Le spectre de Malik Oussekine, tombé sous les coups de la police en 1986, et celui de Rémi Fraisse, tué par le tir d'une grenade offensive lors d'une opération des gendarmes à Sivens (Tarn) en 2014, planent-ils sur l'affaire Steve Maia Caniço ? S'il est trop tôt pour le dire, la mort de cet animateur de 24 ans, qui s'est noyé dans la Loire à Nantes après une intervention de la police, a tout du dossier explosif pour le gouvernement. "C'est un dossier qui peut durer car il cristallise plusieurs choses : d'abord la situation, tout le monde peut s'identifier à un gamin qui fait la Fête de la musique, et puis il y a ce rapport aux violences policières qui est en ce moment très sensible", commente un expert de la communication politique.

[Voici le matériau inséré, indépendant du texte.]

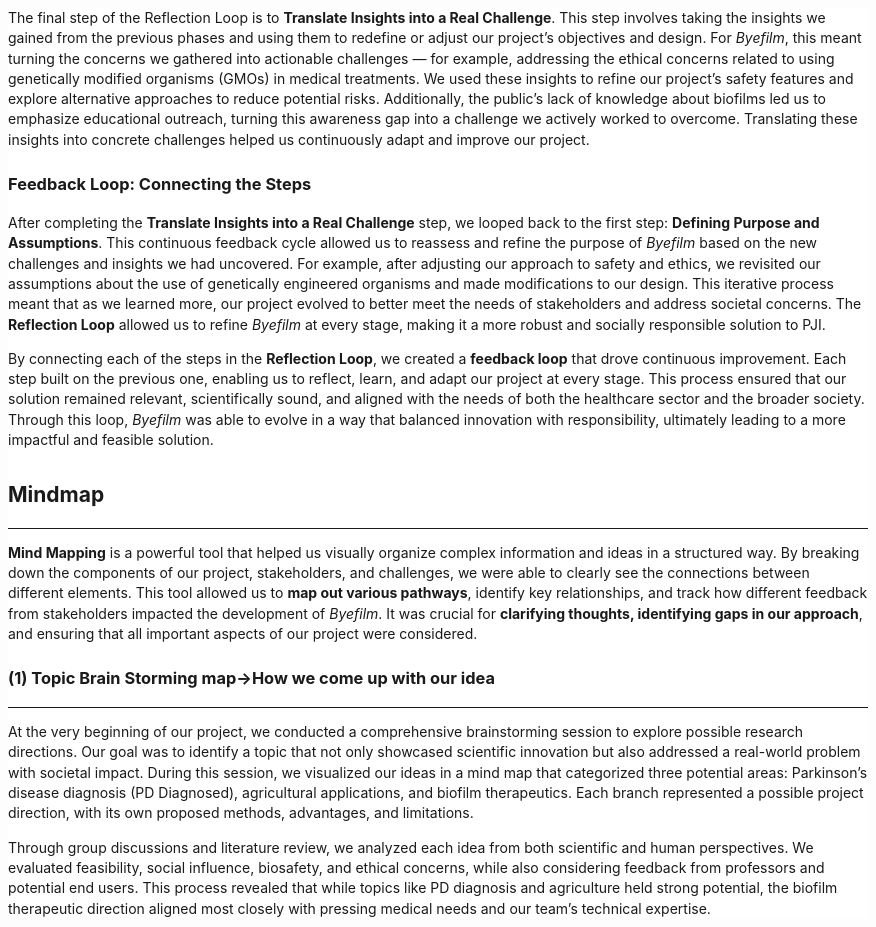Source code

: The final step of the Reflection Loop is to **Translate Insights into a Real Challenge**. This step involves taking the insights we gained from the previous phases and using them to redefine or adjust our project’s objectives and design. For *Byefilm*, this meant turning the concerns we gathered into actionable challenges — for example, addressing the ethical concerns related to using genetically modified organisms (GMOs) in medical treatments. We used these insights to refine our project’s safety features and explore alternative approaches to reduce potential risks. Additionally, the public’s lack of knowledge about biofilms led us to emphasize educational outreach, turning this awareness gap into a challenge we actively worked to overcome. Translating these insights into concrete challenges helped us continuously adapt and improve our project.

### **Feedback Loop: Connecting the Steps**

After completing the **Translate Insights into a Real Challenge** step, we looped back to the first step: **Defining Purpose and Assumptions**. This continuous feedback cycle allowed us to reassess and refine the purpose of *Byefilm* based on the new challenges and insights we had uncovered. For example, after adjusting our approach to safety and ethics, we revisited our assumptions about the use of genetically engineered organisms and made modifications to our design. This iterative process meant that as we learned more, our project evolved to better meet the needs of stakeholders and address societal concerns. The **Reflection Loop** allowed us to refine *Byefilm* at every stage, making it a more robust and socially responsible solution to PJI.

By connecting each of the steps in the **Reflection Loop**, we created a **feedback loop** that drove continuous improvement. Each step built on the previous one, enabling us to reflect, learn, and adapt our project at every stage. This process ensured that our solution remained relevant, scientifically sound, and aligned with the needs of both the healthcare sector and the broader society. Through this loop, *Byefilm* was able to evolve in a way that balanced innovation with responsibility, ultimately leading to a more impactful and feasible solution.

## Mindmap

---

**Mind Mapping** is a powerful tool that helped us visually organize complex information and ideas in a structured way. By breaking down the components of our project, stakeholders, and challenges, we were able to clearly see the connections between different elements. This tool allowed us to **map out various pathways**, identify key relationships, and track how different feedback from stakeholders impacted the development of *Byefilm*. It was crucial for **clarifying thoughts, identifying gaps in our approach**, and ensuring that all important aspects of our project were considered.

### (1) Topic Brain Storming map→How we come up with our idea

---

At the very beginning of our project, we conducted a comprehensive brainstorming session to explore possible research directions. Our goal was to identify a topic that not only showcased scientific innovation but also addressed a real-world problem with societal impact. During this session, we visualized our ideas in a mind map that categorized three potential areas: Parkinson’s disease diagnosis (PD Diagnosed), agricultural applications, and biofilm therapeutics. Each branch represented a possible project direction, with its own proposed methods, advantages, and limitations.

Through group discussions and literature review, we analyzed each idea from both scientific and human perspectives. We evaluated feasibility, social influence, biosafety, and ethical concerns, while also considering feedback from professors and potential end users. This process revealed that while topics like PD diagnosis and agriculture held strong potential, the biofilm therapeutic direction aligned most closely with pressing medical needs and our team’s technical expertise.
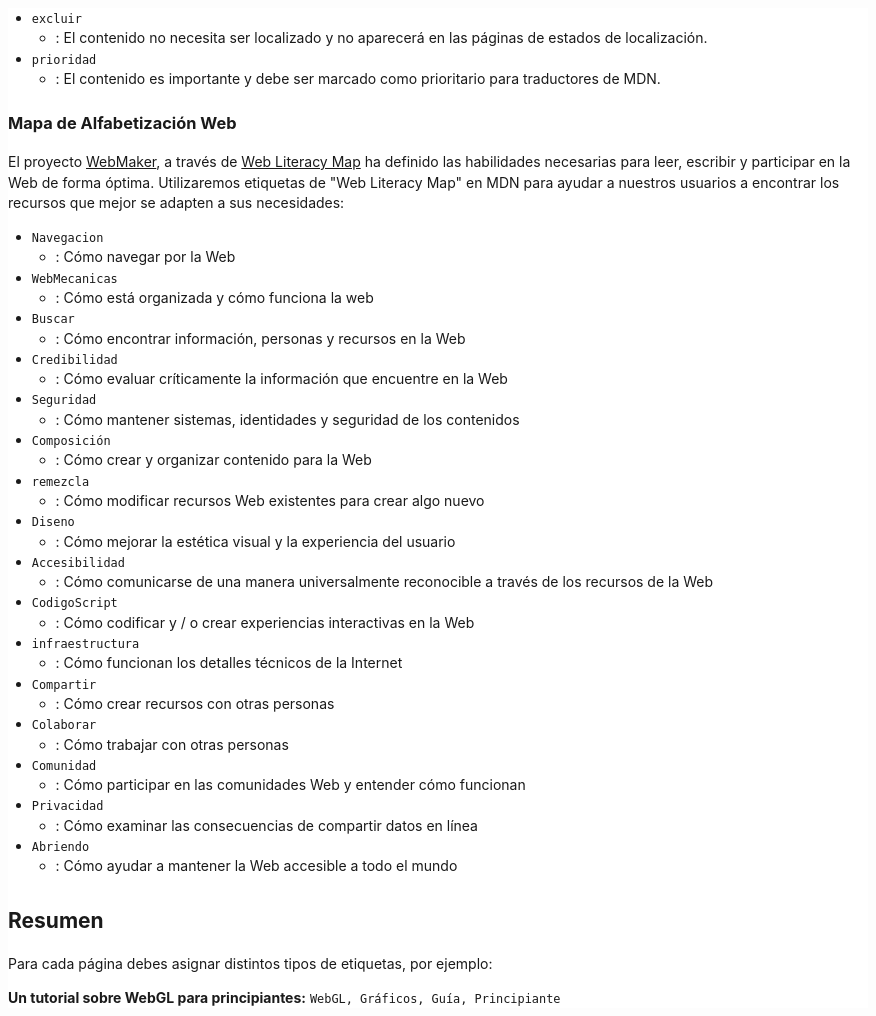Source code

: - `excluir`
  - : El contenido no necesita ser localizado y no aparecerá en las páginas de estados de localización.
- `prioridad`
  - : El contenido es importante y debe ser marcado como prioritario para traductores de MDN.

### Mapa de Alfabetización Web

El proyecto [WebMaker](https://webmaker.org), a través de [Web Literacy Map](https://webmaker.org/literacy) ha definido las habilidades necesarias para leer, escribir y participar en la Web de forma óptima. Utilizaremos etiquetas de "Web Literacy Map" en MDN para ayudar a nuestros usuarios a encontrar los recursos que mejor se adapten a sus necesidades:

- `Navegacion`
  - : Cómo navegar por la Web
- `WebMecanicas`
  - : Cómo está organizada y cómo funciona la web
- `Buscar`
  - : Cómo encontrar información, personas y recursos en la Web
- `Credibilidad`
  - : Cómo evaluar críticamente la información que encuentre en la Web
- `Seguridad`
  - : Cómo mantener sistemas, identidades y seguridad de los contenidos
- `Composición`
  - : Cómo crear y organizar contenido para la Web
- `remezcla`
  - : Cómo modificar recursos Web existentes para crear algo nuevo
- `Diseno`
  - : Cómo mejorar la estética visual y la experiencia del usuario
- `Accesibilidad`
  - : Cómo comunicarse de una manera universalmente reconocible a través de los recursos de la Web
- `CodigoScript`
  - : Cómo codificar y / o crear experiencias interactivas en la Web
- `infraestructura`
  - : Cómo funcionan los detalles técnicos de la Internet
- `Compartir`
  - : Cómo crear recursos con otras personas
- `Colaborar`
  - : Cómo trabajar con otras personas
- `Comunidad`
  - : Cómo participar en las comunidades Web y entender cómo funcionan
- `Privacidad`
  - : Cómo examinar las consecuencias de compartir datos en línea
- `Abriendo`
  - : Cómo ayudar a mantener la Web accesible a todo el mundo

## Resumen

Para cada página debes asignar distintos tipos de etiquetas, por ejemplo:

**Un tutorial sobre WebGL para principiantes:** `WebGL, Gráficos, Guía, Principiante`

Résultat : l'exécutif, plutôt timide à ses débuts sur le sujet, monte en première ligne, désormais conscient de l'émoi suscité par l'affaire. "Signe de l'inquiétude du pouvoir, relève Le Parisien, l'Elysée s'est même fendu, fait rare, d'appels aux rédactions des médias pour faire savoir que le chef de l'Etat avait téléphoné à deux reprises à Philippe et Castaner, depuis Brégançon, pour exiger toute la lumière sur cette tragédie."